In C, in an Unix environment (Plan9), I have got an array as memory.

uchar mem[32*1024];

I need that array to contain different fields, such as an int (integer) to indicate the size of memory free and avaliable. So, I've tried this:

uchar* memp=mem;
*memp=(int)250; //An example of size I want to assign.

I know the size of an int is 4, so I have to force with casting or something like that, that the content of the four first slots of mem have the number 250 in this case, it's big endian.

But the problem is when I try to do what I've explained it doesn't work. I suppose there is a mistake with the conversion of types.

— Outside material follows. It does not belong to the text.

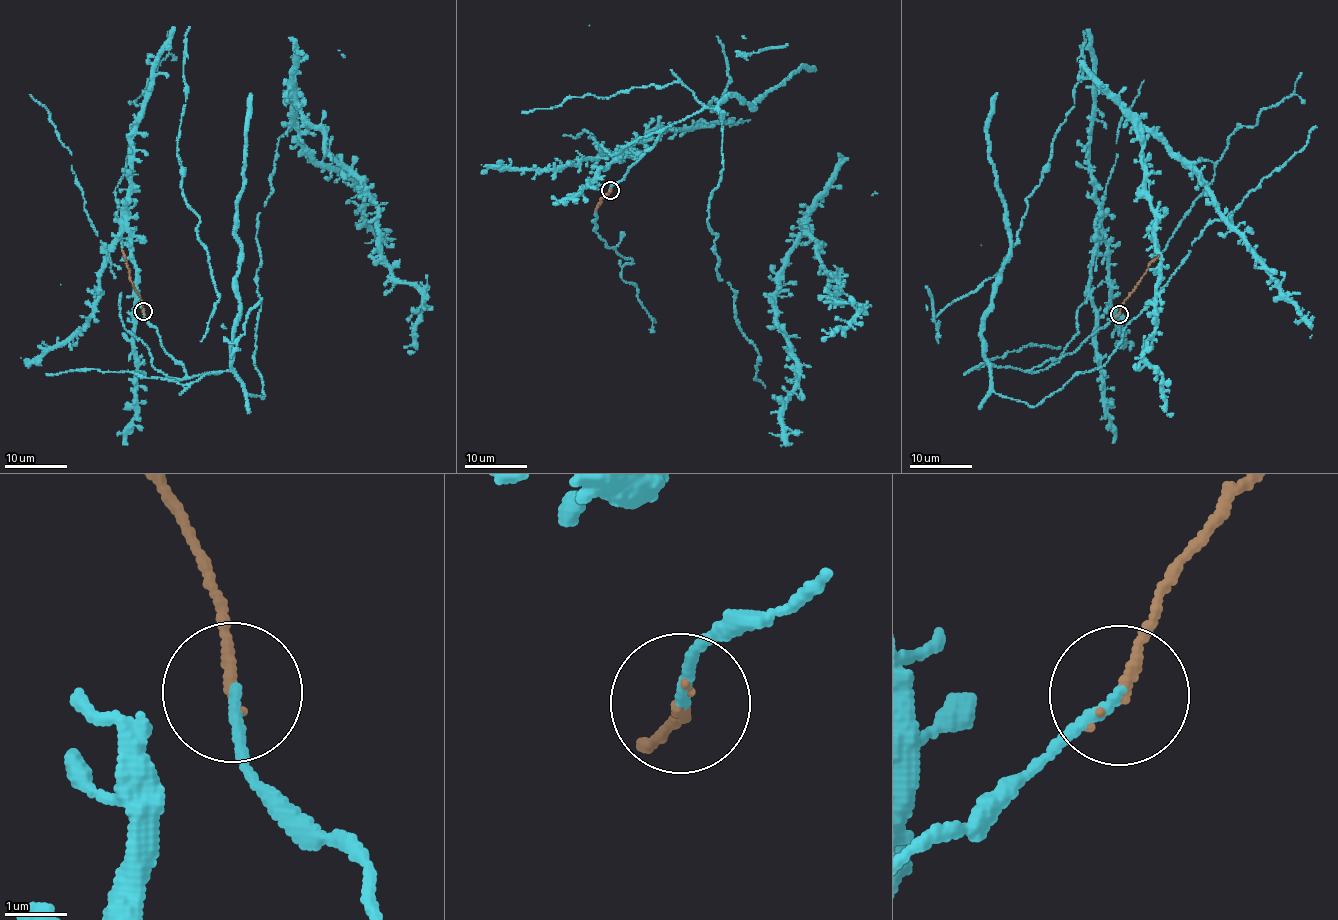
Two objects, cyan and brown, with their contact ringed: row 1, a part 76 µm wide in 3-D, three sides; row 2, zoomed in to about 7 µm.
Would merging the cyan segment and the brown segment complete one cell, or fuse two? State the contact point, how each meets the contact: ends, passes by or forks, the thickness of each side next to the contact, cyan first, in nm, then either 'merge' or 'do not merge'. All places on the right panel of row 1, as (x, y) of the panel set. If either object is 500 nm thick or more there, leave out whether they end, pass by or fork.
place (1119, 314); cyan ends; brown ends; calibres 160 and 160 nm; merge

I hopefully ask you, how could I force that mem[0] to mem[3] would have the size indicated, representated as an int and no as an uchar?

Thanks in advance

Answer 1

Like this:

*((int*) memp) = 250;

That says "Even though memp is a pointer to characters, I want you treat it as a pointer to integers, and put this integer where it points."

Answer 2

Have you considered using a union, as in:

union mem_with_size {
  int   size;
  uchar mem[32*1024];
};

Then you don't have to worry about the casting. (You still have to worry about byte-ordering, of course, but that's a different issue.)

Answer 3

As others have pointed out, you need to cast to a pointer to int. You also need to make sure you take alignment of the pointer in consideration: on many architectures, an int needs to start at a memory location that is divisible by sizeof(int), and if you try to access an unaligned int, you get a SIGBUS. On other architectures, it works, but slowly. On yet others, it works quickly.

A portable way of doing this might be:

int x = 250;
memcpy(mem + offset, &x, sizeof(x));

Using unions may make this easier, though, so +1 to JamieH.

Answer 4

Cast pointer to int, not unsigned char again!

int * memp = (int *)mem;
* memp = 250; //An example of size I want to assign.